La cour de France luttait avec énergie contre les difficultés de tout genre que présentait la conservation de ses colonies. En 1670, le Gouvernement fit fabriquer pour toutes les îles une monnaie particulière dans le but d'éviter le déplacement désastreux du numéraire; d'un autre côté, deux édits de 1673 et 1675 affranchissaient de tous droits de sortie les marchandises expédiées spécialement de Bordeaux pour les îles; enfin, en 1681, notre port fut avantagé de l'établissement d'un entrepôt pour le tabac venant des colonies.

Si tous ces efforts ne produisirent pas immédiatement de grands résultats, il faut tenir compte de l'état d'enfance dans lequel se trouvaient presque toutes choses, et reconnaître que Colbert s'occupa du commerce avec une activité qui mérite la reconnaissance du pays.

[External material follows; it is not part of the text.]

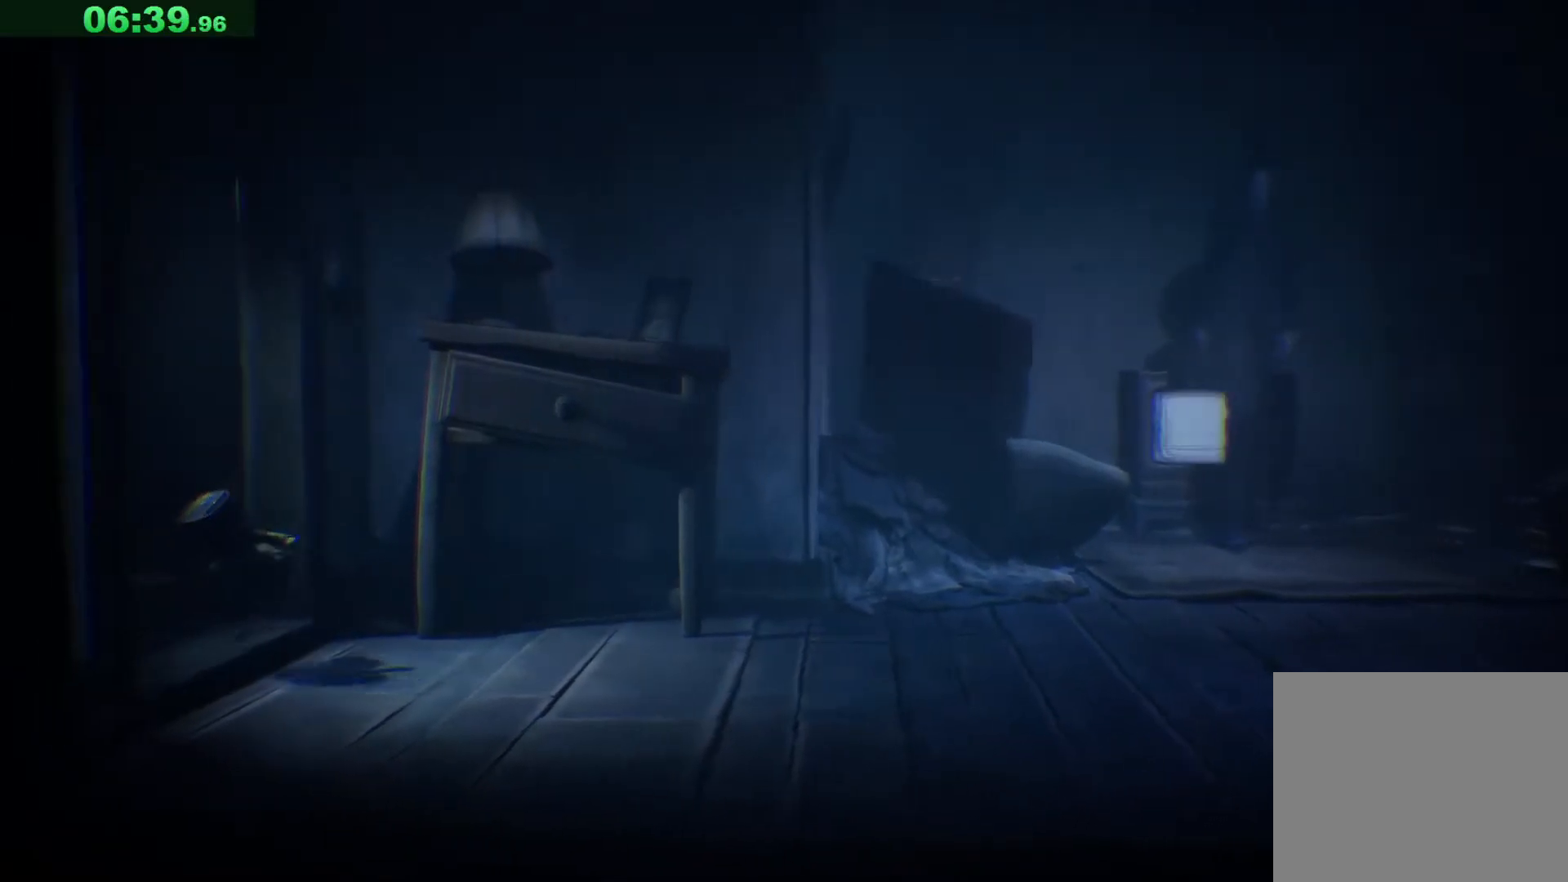
{"keys": ["s"], "events": [[333, "a", "up"]]}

(1) Hist. philosophique des deux Indes, par l'abbé Raynal, t. VII, pages 7 et 9.

Après avoir rétabli la marine militaire et purgé les mèrs des pirates barbaresques, ce ministre porta son attention sur la marine marchande. Par une protection efficace, il parvint à lui donner, en peu d'années, un développement que la France n'avait jamais connu. Un grand nombre de mesures utiles furent mises en pratique en 1663, un Conseil central et permanent du commerce fut établi à Paris ; chacune des grandes places y avait son représentant; une prime fut accordée à tout navire au-dessus de cent tonneaux construit dans nos ports.

Malheureusement, ce génie actif ne put voir encore, du point de vue où il était placé, que la liberté et la concurrence pouvaient seules former la base de toute prospérité commerciale durable; persévérant dans la voie tracée par Richelieu, il s'empressa d'appliquer à nos colonies le système de monopole et de sociétés privilégiées; par édit de 1664, le commerce exclusif des Antilles fut cédé à une compagnie qui ne put se soutenir et qui tomba quelques années après avec un déficit considérable; le commerce de ces îles fut déclaré libre en 1674. Quant aux Indes, Colbert, accomplissant le projet de Richelieu, forma la grande Compagnie dite des Indes orientales; le privilége exclusif de ce commerce était accordé pour cinquante ans; l'État s'engageait à payer 50 liv. par tonneau de marchandises exporté de France dans les Indes, et 75 liv. pour chaque tonneau pris aux Indes pour porter en France; tous les navires revenant de l'Inde étaient obligés de se rendre à Lorient ou à

Toulon, pour y faire leur déchargement. Cette dernière mesure, qui mettait presque toutes les autres places maritimes dans l'impossibilité absolue de participer aux avantages de ce commerce, fut maintenue contre les réclamations les plus vives du port de Bordeaux. Toutefois, malgré ces priviléges et beaucoup d'autres, cette Compagnie ne donna que des pertes, et vers la fin du XVIIe siècle elle se vit forcée d'accorder des permissions particulières pour faire librement le commerce des Indes, moyennant une prime de 40 p. 100 sur la valeur des cargaisons. Ajoutons, pour terminer ce tableau de l'esprit commercial de cette époque, qu'en 1669 le commerce avec les puissances du Nord fut également adjugé à une Compagnie, mais ce ne fut encore là qu'un essai trèsrapide. Les différents points de la côte d'Afrique devinrent aussi la possession exclusive d'une grande Société commerciale par des édits de 1679 renouvelés en 1685; en sorte que le monopole étant universel, le capital se trouva obligé de subir le despotisme des Compagnies et les frais dévorants de leur administration.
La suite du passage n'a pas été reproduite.